LAB 9

In today’s lab, we will learn about aggregate operations and window functions.

Let’s learn how to run queries in PythonAnywhere. First, open the console and open the database that we have(remember to cd to the correct folder which is mysite). Then, let’s modify the member table

DROP TABLE IF EXISTS Member;

CREATE TABLE Member (
    member_id         INTEGER PRIMARY KEY,
    member_last_name  VARCHAR(50) NOT NULL,
    member_first_name VARCHAR(50) NOT NULL,
    member_gender     CHAR(1) CHECK (member_gender IN ('M', 'F')),
    member_handicap   INTEGER,
    member_coach_id   INTEGER,
    FOREIGN KEY (member_coach_id) REFERENCES member (member_id)
);

INSERT INTO Member (
    member_id, 
    member_last_name, 
    member_first_name, 
    member_gender, 
    member_handicap, 
    member_coach_id
)
VALUES
    (118, 'McKenzie', 'Melissa', 'F', 30, 153),
    (138, 'Stone', 'Michael', 'M', 30, NULL),
    (153, 'Nolan', 'Brenda', 'F', 11, NULL),
    (176, 'Branch', 'Helen', 'F', NULL, NULL),
    (178, 'Beck', 'Sarah', 'F', NULL, NULL),
    (228, 'Burton', 'Sandra', 'F', 26, 153),
    (235, 'Cooper', 'William', 'M', 14, 153),
    (239, 'Spence', 'Thomas', 'M', 10, NULL),
    (258, 'Olson', 'Barbara', 'F', 16, NULL),
    (286, 'Pollard', 'Robert', 'M', 19, 235),
    (290, 'Sexton', 'Thomas', 'M', 26, 235),
    (323, 'Wilcox', 'Daniel', 'M', 3, NULL),
    (331, 'Schmidt', 'Thomas', 'M', 25, 153),
    (332, 'Bridges', 'Deborah', 'F', 12, 235),
    (339, 'Young', 'Betty', 'F', 21, NULL),
    (414, 'Gilmore', 'Jane', 'F', 5, 153),
    (415, 'Taylor', 'William', 'M', 7, 235),
    (461, 'Reed', 'Robert', 'M', 3, 235),
    (469, 'Willis', 'Carolyn', 'F', 29, NULL),
    (487, 'Kent', 'Susan', 'F', NULL, NULL);

COUNT()

Let’s count the women in the Member table

SELECT COUNT(*) AS NumberWomen
FROM Member
WHERE member_gender = 'F';

You should see the following output

count

When we are performing the following

SELECT COUNT(*)
FROM Member
WHERE member_coach_id IS NOT NULL;

is the same as

SELECT COUNT(member_coach_id)
FROM Member;

both of them counts the non-null values in the member_coach_id column.

DISTINCT

“How many people have a coach?” and “How many coaches are there?” The
answer to the first question requires us to include all the values, which we did in the COUNT() section. We counted the amount of members that have a coach. The answer to the second question requires us just to count the distinct values.
In order to do that, we use the DISTINCT keyword as in the query here:

SELECT COUNT(DISTINCT member_coach_id)
FROM Member;

What’s the output?

AVG()

To find averages, we use the function AVG(). The parameter that goes in the parentheses (…), is the expression we want to average.

For example:

SELECT AVG(member_handicap)
FROM Member;

In other SQL engines such as SQL Server or PostgreSQL, you might have to multiply the value by 1.0 because they process the values as integers and not as floats/decimals. However, SQLite versions are smart and often handle AVG() as a floating-point operation automatically, but using * 1.0 is a “best practice” habit that prevents bugs when you switch to other databases like SQL Server or PostgreSQL.
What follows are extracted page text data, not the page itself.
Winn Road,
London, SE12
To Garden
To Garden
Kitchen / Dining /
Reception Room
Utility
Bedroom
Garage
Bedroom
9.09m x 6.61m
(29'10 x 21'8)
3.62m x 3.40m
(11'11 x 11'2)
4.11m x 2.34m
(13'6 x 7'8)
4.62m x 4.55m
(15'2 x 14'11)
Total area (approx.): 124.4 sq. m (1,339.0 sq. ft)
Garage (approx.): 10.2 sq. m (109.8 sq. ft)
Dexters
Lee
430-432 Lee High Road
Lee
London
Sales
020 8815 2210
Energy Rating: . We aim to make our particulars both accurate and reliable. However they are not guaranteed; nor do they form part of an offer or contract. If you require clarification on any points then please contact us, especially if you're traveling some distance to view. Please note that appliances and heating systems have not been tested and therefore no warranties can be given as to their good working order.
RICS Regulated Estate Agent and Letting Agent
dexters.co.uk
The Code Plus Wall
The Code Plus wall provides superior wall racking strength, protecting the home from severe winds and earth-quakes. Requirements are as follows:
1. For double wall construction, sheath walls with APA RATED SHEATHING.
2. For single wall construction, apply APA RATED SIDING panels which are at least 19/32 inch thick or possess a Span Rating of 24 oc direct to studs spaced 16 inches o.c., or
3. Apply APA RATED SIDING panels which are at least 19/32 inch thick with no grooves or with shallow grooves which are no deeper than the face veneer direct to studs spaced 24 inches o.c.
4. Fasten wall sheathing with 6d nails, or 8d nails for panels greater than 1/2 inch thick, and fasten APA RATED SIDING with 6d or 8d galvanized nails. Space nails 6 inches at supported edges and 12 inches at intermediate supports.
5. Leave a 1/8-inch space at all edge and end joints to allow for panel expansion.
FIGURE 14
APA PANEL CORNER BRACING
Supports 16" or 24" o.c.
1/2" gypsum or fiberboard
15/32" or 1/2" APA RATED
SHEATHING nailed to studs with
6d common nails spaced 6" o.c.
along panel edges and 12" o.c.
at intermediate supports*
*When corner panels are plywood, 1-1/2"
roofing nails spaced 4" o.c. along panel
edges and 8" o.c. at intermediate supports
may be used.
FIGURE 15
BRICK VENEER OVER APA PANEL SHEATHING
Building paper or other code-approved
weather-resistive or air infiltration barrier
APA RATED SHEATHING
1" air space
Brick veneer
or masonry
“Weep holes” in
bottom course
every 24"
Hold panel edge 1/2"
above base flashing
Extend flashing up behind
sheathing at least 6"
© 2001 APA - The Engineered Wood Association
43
SELECT AVG(member_handicap * 1.0)
FROM Member;

ROUND()

We use a rounding function to specify the number of decimal places we would like included in the output of AVG() and other expressions that result
in floating-point numbers.

SELECT ROUND(AVG(member_handicap * 1.0), 2)
FROM Member;

round

SUM(), MAX(), and MIN()

They are very straightforward to use. They are similar to the AVG() function.

SELECT MAX(member_handicap) AS maximum, MIN(member_handicap) AS minimum,
ROUND(AVG(member_handicap * 1.0),2) AS average
FROM Member;

summaxmin

GROUP

Grouping allows us to find the counts for all members using one SQL statement. The key phrase GROUP BY is used to do this.
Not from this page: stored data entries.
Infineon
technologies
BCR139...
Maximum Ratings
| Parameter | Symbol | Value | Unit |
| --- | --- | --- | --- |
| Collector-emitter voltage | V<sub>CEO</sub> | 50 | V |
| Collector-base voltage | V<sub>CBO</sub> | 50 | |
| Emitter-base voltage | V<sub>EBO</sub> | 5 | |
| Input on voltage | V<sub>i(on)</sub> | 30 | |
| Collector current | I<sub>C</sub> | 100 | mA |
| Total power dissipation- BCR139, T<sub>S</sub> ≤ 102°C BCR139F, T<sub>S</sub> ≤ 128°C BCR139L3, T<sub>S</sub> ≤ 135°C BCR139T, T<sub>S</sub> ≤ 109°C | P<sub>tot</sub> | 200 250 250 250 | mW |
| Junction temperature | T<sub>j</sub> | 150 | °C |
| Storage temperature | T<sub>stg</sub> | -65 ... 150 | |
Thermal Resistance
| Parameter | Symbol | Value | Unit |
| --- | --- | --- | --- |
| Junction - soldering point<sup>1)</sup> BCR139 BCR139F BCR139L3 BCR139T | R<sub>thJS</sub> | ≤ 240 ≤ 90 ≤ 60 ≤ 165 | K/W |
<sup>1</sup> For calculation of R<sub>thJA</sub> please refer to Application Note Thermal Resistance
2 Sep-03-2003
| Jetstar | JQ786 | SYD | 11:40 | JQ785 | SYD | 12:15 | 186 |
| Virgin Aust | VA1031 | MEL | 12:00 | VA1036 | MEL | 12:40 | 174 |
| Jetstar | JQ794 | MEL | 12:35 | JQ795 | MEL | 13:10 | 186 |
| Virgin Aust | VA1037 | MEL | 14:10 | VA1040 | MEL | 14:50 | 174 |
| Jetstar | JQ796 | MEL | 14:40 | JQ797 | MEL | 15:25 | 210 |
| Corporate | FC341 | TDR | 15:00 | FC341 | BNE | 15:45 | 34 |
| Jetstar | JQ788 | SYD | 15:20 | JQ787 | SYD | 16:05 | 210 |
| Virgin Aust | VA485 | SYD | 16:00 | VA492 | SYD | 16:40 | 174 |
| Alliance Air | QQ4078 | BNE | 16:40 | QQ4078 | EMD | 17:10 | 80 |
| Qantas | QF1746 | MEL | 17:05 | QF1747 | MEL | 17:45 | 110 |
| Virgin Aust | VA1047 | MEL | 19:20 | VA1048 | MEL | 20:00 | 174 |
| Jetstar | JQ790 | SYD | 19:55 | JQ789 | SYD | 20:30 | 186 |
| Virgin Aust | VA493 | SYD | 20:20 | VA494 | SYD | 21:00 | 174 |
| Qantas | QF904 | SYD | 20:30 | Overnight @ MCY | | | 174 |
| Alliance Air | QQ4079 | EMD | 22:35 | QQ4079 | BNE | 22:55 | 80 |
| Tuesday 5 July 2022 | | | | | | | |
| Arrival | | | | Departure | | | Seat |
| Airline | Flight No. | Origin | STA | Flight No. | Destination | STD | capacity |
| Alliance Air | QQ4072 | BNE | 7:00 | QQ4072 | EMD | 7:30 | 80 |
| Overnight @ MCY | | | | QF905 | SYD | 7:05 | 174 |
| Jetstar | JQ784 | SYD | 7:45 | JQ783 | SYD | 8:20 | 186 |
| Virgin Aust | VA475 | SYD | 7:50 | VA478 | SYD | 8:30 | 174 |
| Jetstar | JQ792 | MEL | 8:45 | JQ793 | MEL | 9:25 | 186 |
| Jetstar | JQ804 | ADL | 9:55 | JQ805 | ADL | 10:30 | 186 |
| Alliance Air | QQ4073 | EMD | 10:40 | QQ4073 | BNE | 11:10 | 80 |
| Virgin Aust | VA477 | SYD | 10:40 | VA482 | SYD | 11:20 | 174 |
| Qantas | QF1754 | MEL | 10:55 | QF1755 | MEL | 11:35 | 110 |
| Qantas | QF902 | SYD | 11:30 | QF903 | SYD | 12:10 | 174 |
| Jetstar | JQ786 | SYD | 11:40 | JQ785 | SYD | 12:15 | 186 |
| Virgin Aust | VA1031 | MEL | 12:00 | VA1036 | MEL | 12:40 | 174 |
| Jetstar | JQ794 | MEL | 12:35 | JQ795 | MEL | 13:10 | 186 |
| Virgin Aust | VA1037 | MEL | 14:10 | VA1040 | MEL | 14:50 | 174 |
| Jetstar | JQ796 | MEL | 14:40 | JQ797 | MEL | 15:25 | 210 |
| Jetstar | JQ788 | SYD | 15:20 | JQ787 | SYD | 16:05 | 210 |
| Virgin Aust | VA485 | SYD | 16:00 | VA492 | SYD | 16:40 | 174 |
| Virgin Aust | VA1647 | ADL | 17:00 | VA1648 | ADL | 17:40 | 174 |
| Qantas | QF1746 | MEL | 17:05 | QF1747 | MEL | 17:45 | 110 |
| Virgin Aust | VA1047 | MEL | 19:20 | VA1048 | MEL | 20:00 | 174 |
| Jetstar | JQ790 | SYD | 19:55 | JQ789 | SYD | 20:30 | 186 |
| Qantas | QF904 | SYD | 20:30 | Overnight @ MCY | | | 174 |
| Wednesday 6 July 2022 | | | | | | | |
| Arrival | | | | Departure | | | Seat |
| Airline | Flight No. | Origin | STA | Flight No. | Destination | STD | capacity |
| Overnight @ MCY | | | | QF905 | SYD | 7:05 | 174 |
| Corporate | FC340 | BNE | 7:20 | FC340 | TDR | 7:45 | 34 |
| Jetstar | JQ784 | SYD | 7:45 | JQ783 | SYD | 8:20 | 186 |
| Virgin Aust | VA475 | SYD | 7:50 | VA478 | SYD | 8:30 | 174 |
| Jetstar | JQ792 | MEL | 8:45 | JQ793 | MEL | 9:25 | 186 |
The extra GROUP BY clause says, “Rather than just count all the rows in the Entry table, count all the subsets or groups with the same entry_member_id .”

SELECT COUNT(*) AS NumEntries
FROM Entry
GROUP BY entry_member_id;

It’s your turn to also print out the entry_member_id. It should look like the following:

summaxmin

Nested Queries and Aggregates

Nested Queries are SQL queries tucked inside another query, acting like a temporary data source or a filter for the “outer” main command. For example, we might want to find everyone with a handicap greater than the average handicap. Consider the following query:

SELECT * FROM Member
WHERE member_handicap >
(SELECT AVG (member_handicap)
FROM Member);

The inner part of the query returns the average handicap, and the outer part of the query compares the handicap of each member with that average.

summaxmin

Run the following query in your Bash console. What does it do?

SELECT AVG (NewTable.CountEntries) FROM
(SELECT MemberID, COUNT (*) AS CountEntries FROM Entry
GROUP BY MemberID)AS NewTable;